## Work order
Among the entries below, how many lines include "visible"? Give the number alone.

## Material provided
%%
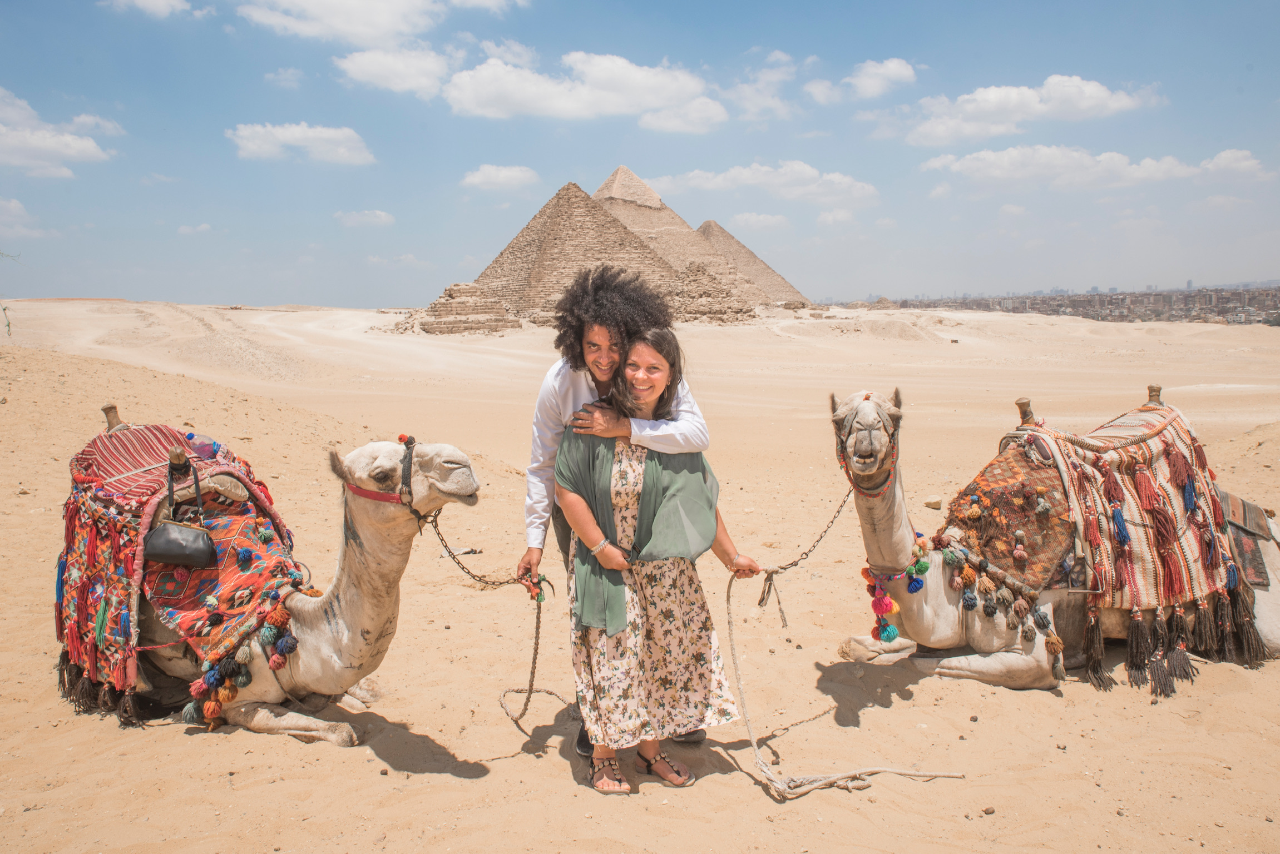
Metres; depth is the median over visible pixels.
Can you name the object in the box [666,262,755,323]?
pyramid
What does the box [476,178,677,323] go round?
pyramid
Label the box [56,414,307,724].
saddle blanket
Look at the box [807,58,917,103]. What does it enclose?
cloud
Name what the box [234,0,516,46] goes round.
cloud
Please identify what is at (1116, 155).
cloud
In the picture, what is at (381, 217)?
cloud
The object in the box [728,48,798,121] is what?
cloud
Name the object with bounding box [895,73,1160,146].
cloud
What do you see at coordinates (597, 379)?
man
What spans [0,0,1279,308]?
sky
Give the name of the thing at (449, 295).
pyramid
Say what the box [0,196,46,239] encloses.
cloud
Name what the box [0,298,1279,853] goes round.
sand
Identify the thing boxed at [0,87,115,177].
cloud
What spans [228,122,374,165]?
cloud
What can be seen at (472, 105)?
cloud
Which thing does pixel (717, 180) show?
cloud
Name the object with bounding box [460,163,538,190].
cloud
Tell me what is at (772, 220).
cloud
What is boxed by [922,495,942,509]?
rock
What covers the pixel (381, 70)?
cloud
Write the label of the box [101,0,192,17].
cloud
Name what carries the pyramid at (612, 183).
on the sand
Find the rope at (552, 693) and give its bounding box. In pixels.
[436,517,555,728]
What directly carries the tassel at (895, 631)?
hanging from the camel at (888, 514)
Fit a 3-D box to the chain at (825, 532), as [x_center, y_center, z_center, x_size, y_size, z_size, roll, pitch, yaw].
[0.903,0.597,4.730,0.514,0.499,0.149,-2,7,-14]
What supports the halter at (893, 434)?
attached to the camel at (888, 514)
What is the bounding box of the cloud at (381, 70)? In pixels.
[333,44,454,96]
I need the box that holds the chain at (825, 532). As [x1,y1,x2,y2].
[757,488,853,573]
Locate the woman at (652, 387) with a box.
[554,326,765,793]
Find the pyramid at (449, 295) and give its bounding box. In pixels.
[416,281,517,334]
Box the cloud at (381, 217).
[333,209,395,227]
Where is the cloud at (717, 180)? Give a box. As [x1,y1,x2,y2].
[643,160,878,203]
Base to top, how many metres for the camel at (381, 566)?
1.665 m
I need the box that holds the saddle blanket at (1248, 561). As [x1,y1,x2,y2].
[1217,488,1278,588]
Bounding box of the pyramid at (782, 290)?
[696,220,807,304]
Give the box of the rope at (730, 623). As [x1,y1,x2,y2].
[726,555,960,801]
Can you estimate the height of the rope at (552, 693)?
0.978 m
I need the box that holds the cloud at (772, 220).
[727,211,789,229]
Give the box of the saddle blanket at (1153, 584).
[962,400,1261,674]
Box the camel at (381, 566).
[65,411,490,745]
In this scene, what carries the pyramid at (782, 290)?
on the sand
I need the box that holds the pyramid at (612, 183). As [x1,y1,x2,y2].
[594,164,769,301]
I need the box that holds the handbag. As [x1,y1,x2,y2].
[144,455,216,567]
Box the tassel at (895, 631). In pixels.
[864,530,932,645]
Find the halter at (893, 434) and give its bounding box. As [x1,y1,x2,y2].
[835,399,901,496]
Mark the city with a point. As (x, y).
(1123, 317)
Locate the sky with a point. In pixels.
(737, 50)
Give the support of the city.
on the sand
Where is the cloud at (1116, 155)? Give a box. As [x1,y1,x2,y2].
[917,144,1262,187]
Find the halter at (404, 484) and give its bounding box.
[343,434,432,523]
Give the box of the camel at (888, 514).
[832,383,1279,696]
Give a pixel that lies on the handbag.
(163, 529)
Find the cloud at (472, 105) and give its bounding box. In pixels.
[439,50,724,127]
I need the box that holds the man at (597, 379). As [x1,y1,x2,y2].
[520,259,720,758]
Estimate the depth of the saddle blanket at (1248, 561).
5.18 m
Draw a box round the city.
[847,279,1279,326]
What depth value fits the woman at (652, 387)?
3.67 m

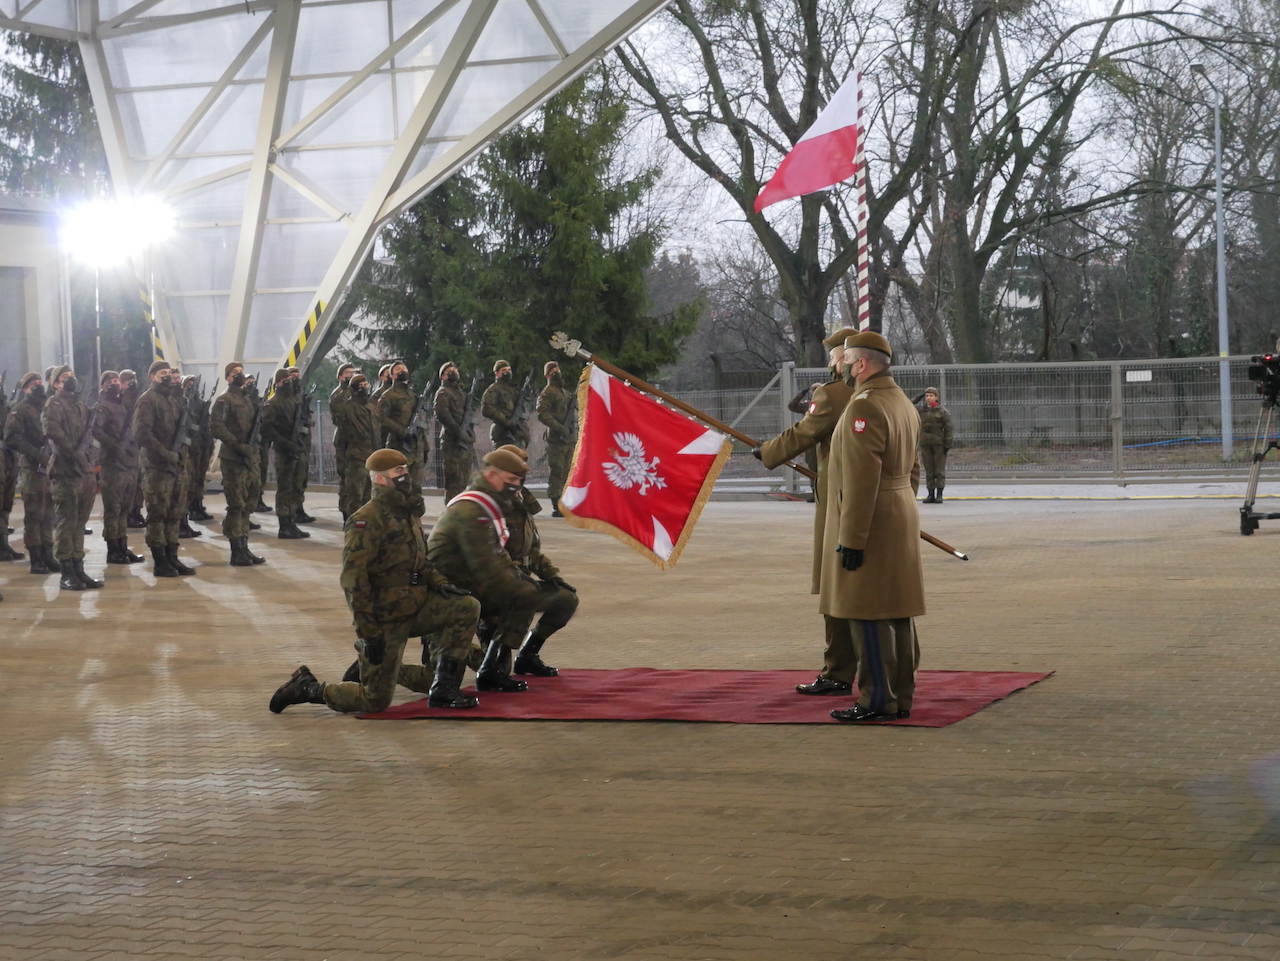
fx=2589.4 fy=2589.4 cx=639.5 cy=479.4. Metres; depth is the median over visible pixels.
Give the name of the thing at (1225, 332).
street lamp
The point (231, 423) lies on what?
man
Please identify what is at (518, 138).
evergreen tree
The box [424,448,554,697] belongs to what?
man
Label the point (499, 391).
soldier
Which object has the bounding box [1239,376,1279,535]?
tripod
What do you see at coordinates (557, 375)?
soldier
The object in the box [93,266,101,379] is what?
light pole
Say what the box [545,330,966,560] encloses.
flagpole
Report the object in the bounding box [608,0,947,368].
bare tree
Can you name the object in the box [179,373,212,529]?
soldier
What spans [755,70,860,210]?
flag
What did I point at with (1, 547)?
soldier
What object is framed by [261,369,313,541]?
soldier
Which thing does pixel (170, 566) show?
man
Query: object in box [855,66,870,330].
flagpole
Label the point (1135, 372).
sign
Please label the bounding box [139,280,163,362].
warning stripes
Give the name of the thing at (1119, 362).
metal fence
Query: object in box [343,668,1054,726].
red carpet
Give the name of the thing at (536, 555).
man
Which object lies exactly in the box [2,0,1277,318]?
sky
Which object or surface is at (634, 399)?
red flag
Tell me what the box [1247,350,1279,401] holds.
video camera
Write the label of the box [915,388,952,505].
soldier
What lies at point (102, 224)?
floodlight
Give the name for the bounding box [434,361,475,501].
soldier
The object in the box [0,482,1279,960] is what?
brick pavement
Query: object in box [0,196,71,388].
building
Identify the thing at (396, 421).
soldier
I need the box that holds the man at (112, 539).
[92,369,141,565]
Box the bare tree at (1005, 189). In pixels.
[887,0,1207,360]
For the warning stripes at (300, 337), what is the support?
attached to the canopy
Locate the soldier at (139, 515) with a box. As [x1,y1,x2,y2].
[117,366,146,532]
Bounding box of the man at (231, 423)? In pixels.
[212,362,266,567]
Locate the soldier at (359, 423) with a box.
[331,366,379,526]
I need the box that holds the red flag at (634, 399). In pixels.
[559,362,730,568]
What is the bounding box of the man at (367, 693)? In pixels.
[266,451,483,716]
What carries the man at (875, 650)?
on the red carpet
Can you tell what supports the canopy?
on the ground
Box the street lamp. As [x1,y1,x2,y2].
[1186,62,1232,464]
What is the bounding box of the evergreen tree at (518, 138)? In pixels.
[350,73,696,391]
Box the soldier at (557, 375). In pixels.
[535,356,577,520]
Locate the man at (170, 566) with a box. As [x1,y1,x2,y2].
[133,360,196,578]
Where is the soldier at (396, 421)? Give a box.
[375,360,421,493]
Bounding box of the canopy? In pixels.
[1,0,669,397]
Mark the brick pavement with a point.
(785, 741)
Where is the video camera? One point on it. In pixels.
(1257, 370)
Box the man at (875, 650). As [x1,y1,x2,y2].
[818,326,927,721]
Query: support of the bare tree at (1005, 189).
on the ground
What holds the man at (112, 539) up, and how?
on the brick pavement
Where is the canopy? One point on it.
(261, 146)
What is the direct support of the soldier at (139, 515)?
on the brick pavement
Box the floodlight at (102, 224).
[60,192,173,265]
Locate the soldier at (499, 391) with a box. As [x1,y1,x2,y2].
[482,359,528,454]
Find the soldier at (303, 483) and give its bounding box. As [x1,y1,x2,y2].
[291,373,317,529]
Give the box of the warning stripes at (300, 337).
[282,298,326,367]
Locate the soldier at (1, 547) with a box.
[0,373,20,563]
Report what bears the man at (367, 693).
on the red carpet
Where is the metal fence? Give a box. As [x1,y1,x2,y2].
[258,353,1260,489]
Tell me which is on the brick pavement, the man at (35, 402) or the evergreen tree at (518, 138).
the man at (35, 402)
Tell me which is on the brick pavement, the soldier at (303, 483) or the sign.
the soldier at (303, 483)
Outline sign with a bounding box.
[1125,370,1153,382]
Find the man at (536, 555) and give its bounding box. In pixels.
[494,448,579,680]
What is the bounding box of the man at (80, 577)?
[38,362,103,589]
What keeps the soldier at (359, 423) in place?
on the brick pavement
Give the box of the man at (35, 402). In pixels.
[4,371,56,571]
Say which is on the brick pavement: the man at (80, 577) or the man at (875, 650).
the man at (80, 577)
%%
## Reply
2